A wounded rebel fighter sits in a hospital in Ajdabiyah after being brought in from the road to Ras Lanuf, in Libya
A wounded rebel fighter sits in a hospital in Ajdabiyah after being brought in from the road to Ras Lanuf, in Libya Reuters

Amidst reports that the Libyan foreign minister has defected to the west, soldiers loyal to Moammar Gaddafi have recaptured the strategic oil city of Ras Lanuf from rebel factions.

In the absence of coalition air strikes due to fears of potential civilian casualties, opposition forces found themselves outgunned and were forced to relinquish Ras Lanuf.

Gaddafi’s troops also attacked rebel fighters with mortars and possibly Grad rockets, pushing them to move from Bin Jawad through Ras Lanuf, more than 200 kilometers east of Sirte, Gaddafi's hometown.

This represents a sudden change in fortune for the anti-Gaddafi regiments.
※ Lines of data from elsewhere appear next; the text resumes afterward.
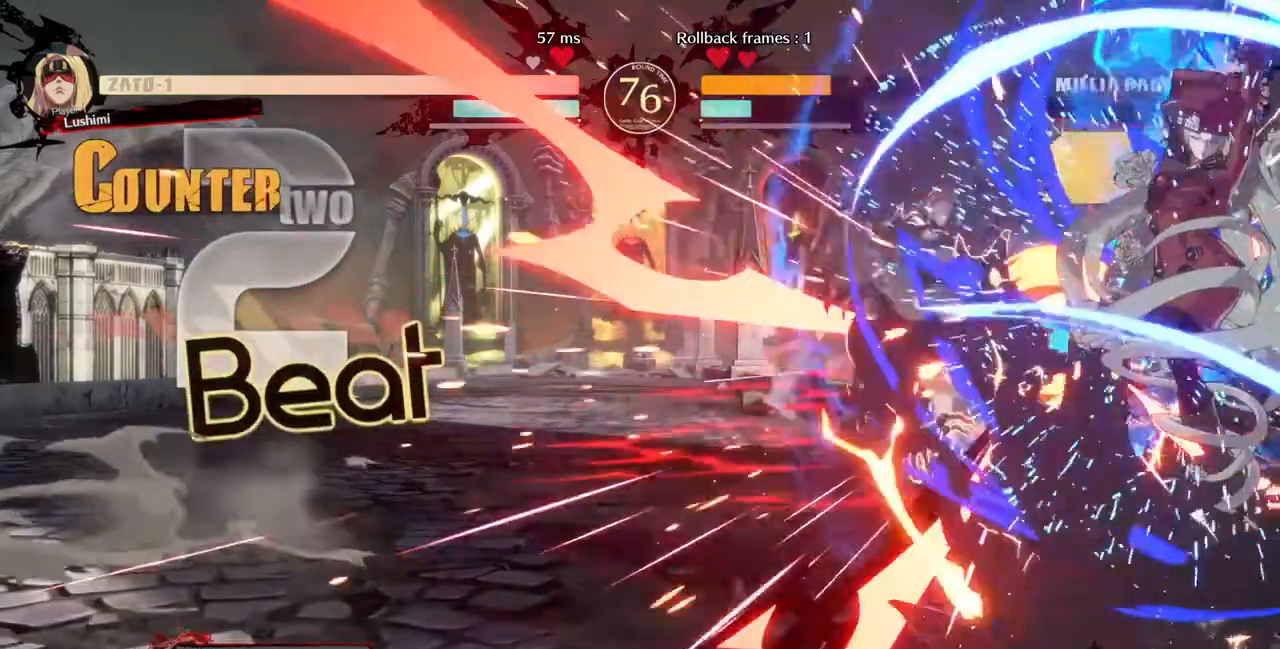
{"buttons": [], "events": []}
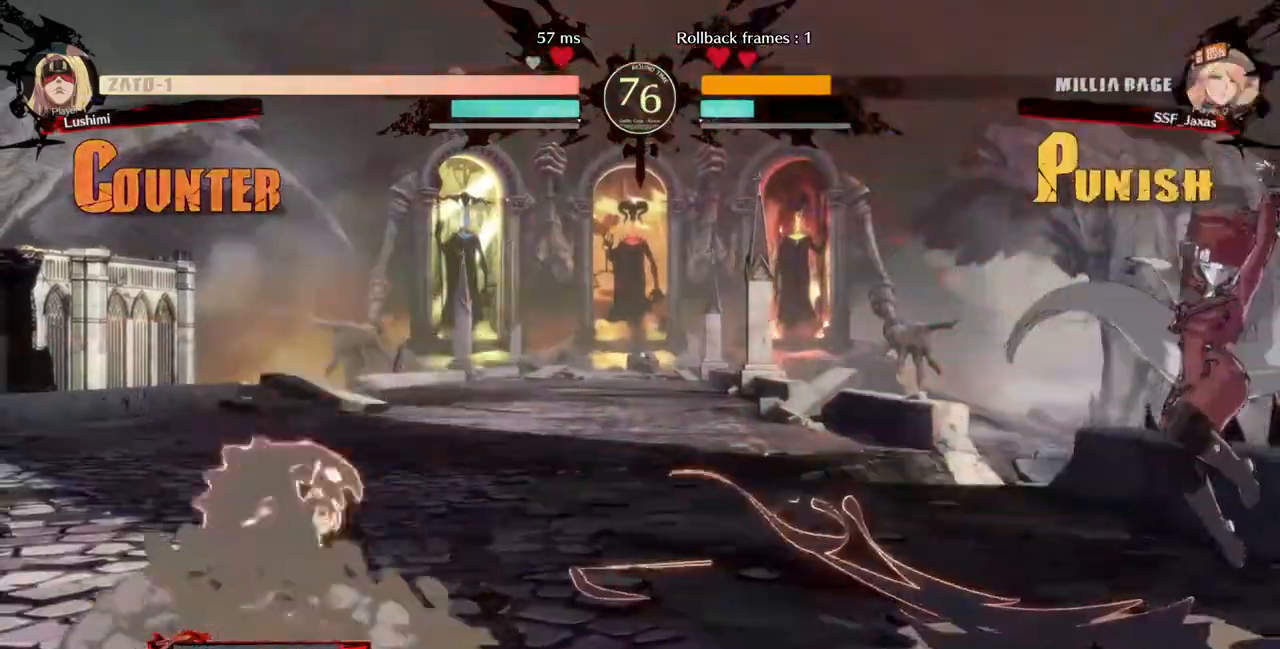
{"buttons": ["DPAD_LEFT"], "events": [[40, "DPAD_LEFT", "down"], [160, "DPAD_LEFT", "up"], [200, "DPAD_LEFT", "down"]]}
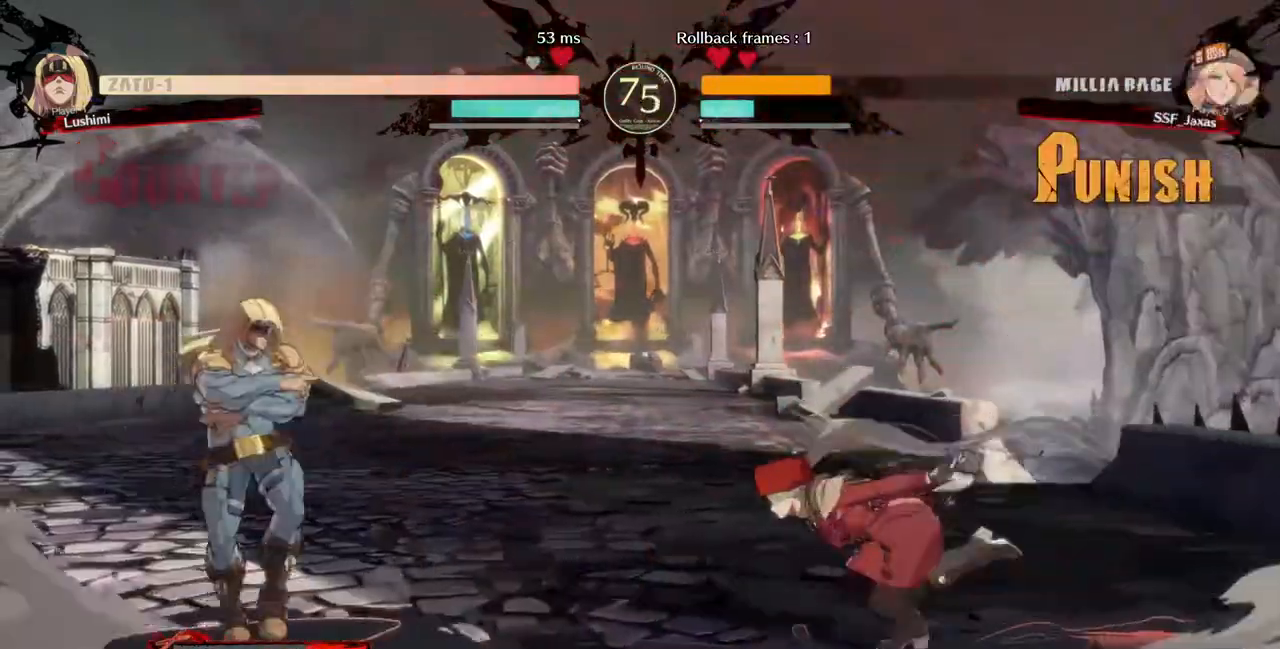
{"buttons": ["DPAD_RIGHT"], "events": [[80, "DPAD_DOWN", "down"], [160, "DPAD_DOWN", "up"], [160, "DPAD_LEFT", "up"], [160, "DPAD_UP", "down"], [240, "DPAD_RIGHT", "down"], [280, "DPAD_UP", "up"]]}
They had previously made an impressive advance from Ajdabiya under the protection of international air strikes.

For more than a week, fighter jets from US, France, UK and Qatar had been pounding Gaddafi targets, enabling the ragtag rebels to seize a string of towns along the coast.

However, if government troops continue advancing east they will face a formidable resistance at Benghazi, the rebel capitol, in tandem with foreign air assaults.

Moreover, the air campaign is transferring into the hands of NATO.

The seemingly endless push-and-pull raises fears the conflict will generate into a stalemate. In the meantime, rebels will need more weapons and

there are doubts among the western powers over the legality of sending them weapons amidst the terms of the UN arms embargo on Libya.

US and UK have stated their willingness to supply arms to the rebels.

It is our interpretation that [Security Council] resolution 1973 amended or overrode the absolute prohibition [on providing] arms to anyone in Libya, said US Secretary of State Hilary Clinton said. So there could be a legitimate transfer of arms, if a country were to choose to do that.
President Barack Obama also did not rule out the possibility.

I'm not ruling it out, Obama told NBC News. But I'm also not ruling it in. We're still making an assessment partly about what Gaddafi's forces are going to be doing.

He added in another forum: Some nations may be able to turn a blind eye to atrocities in other countries. The United States of America is different.
They [rebels] have nothing like the weight of firepower that Gaddafi's forces have, an observer told Al Jazeera.